The wind-blasted shrubs amongst the gorse are struggling into life: I see catkins and, on the ground, violets and primroses.
The man sitting in the sunshine on the low wooden bench at the cliff edge just beyond the kissing gate is George Wilson. He is wearing a navy and beige Pringle jumper, and has a head of thick white hair -the wind plays with it - a white moustache and a Scottish lilt to his voice although he left Scotland in 1953. He has walked down to the coast path from his home on what was once part of the parkland of the Bassett family mansion house.
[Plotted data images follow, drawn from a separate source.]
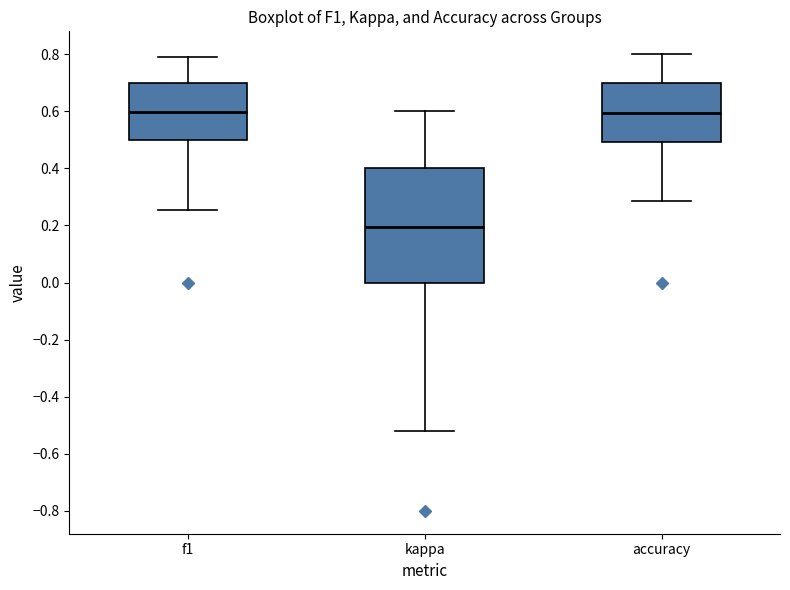

Reading left to right, transcribe this box plot: for each box, give where its median line is, the range the box spans, and where its two whiskers end, as read against the y-axis. The values are not printed on the chart, so give them approximately, as read against the axis.

f1: median 0.60, box 0.50 to 0.70, whiskers 0.26 to 0.80
kappa: median 0.20, box 0.00 to 0.40, whiskers -0.52 to 0.60
accuracy: median 0.60, box 0.50 to 0.70, whiskers 0.28 to 0.80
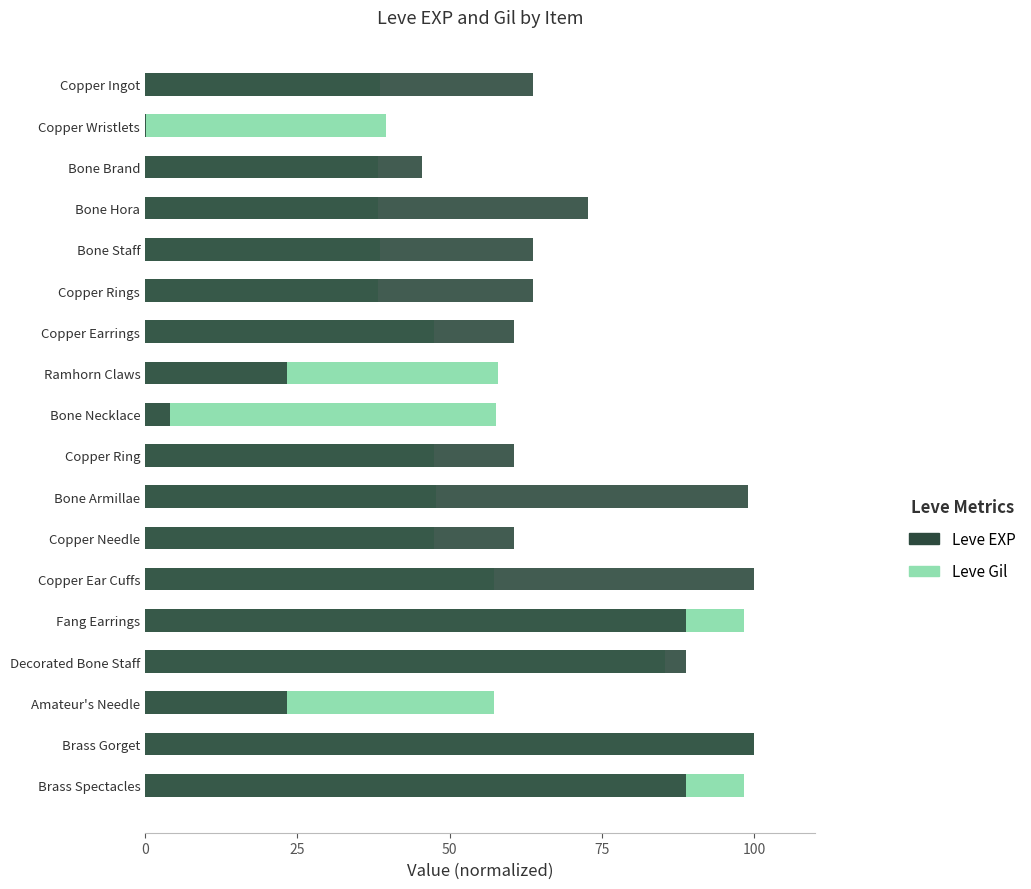

The value of Leve Gil at Copper Wristlets is 11.8. True or false?

False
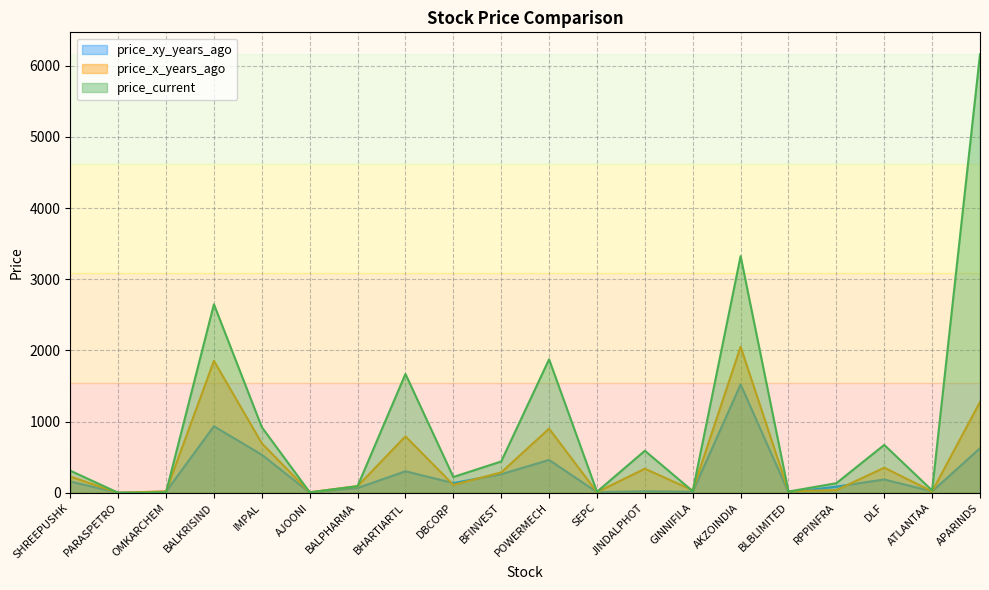

What is the sum of all price_xy_years_ago values?

5357.8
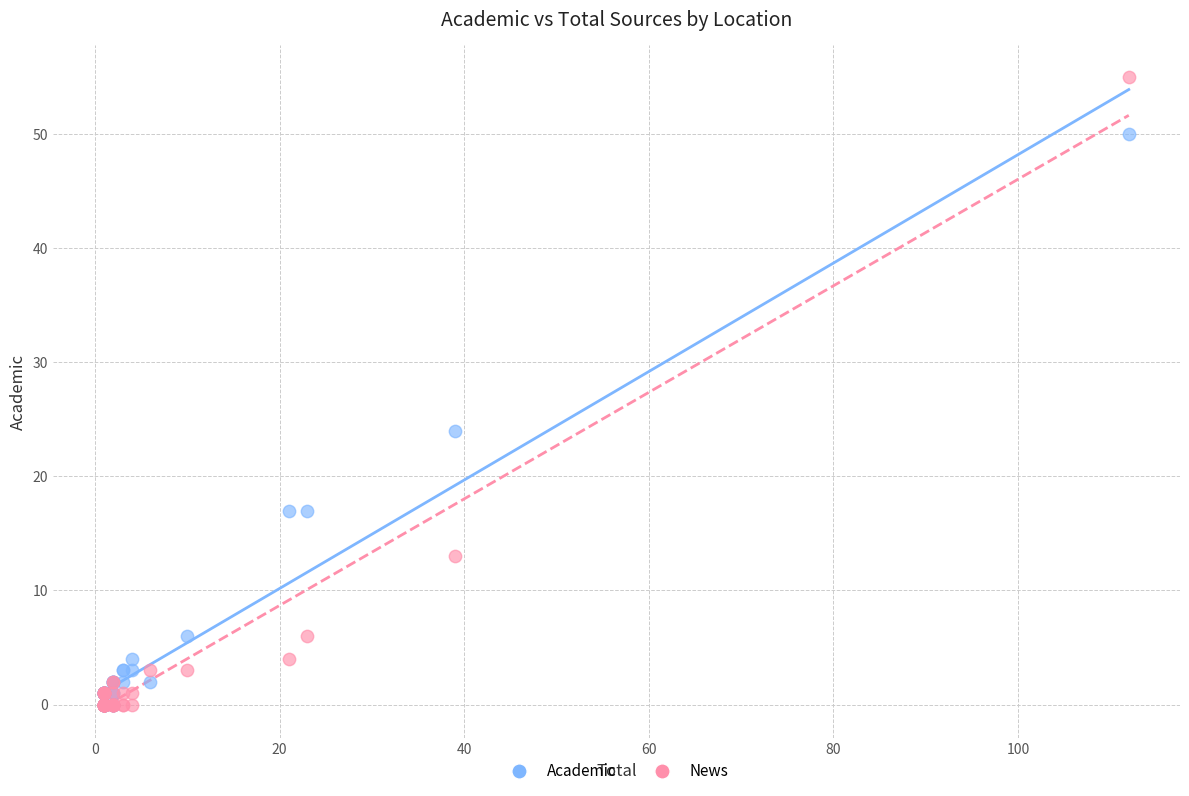

In the News series, what Y value is closest to 27?

13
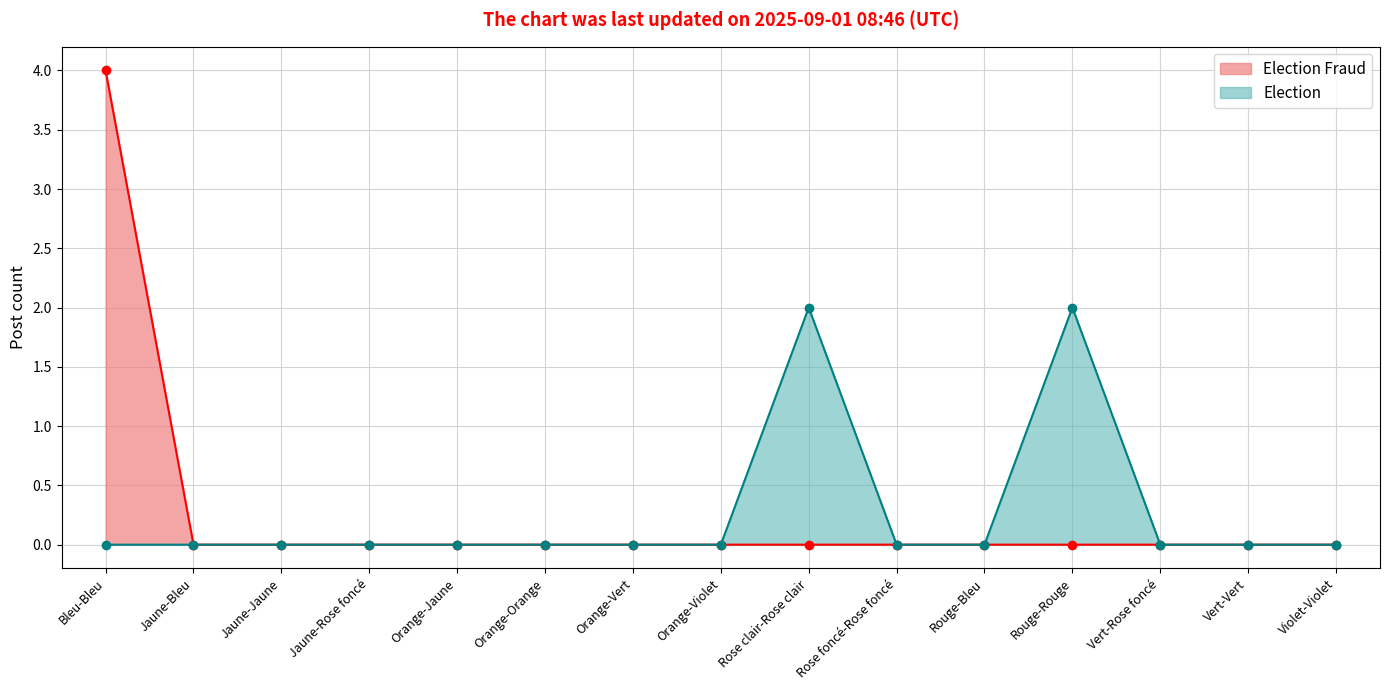

True or false: Jaune-Rose foncé has more than 2 interior local peaks.

False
I tell George I am writing an "internet diary" thinking he may not be interested in computers and blogging. I feel a little foolish when I discover that George is an engineer who has used computers most of his working life, and owns an Apple Mac. These days he is the secretary of the Trevithick Society. The Society, named after the celebrated Cornish engineer and Camborne man Richard Trevithick (1771-1833), exists to preserve and study Cornwall's industrial past.When we finish talking I leave George sitting on the bench surveying the silvered surface of the sea.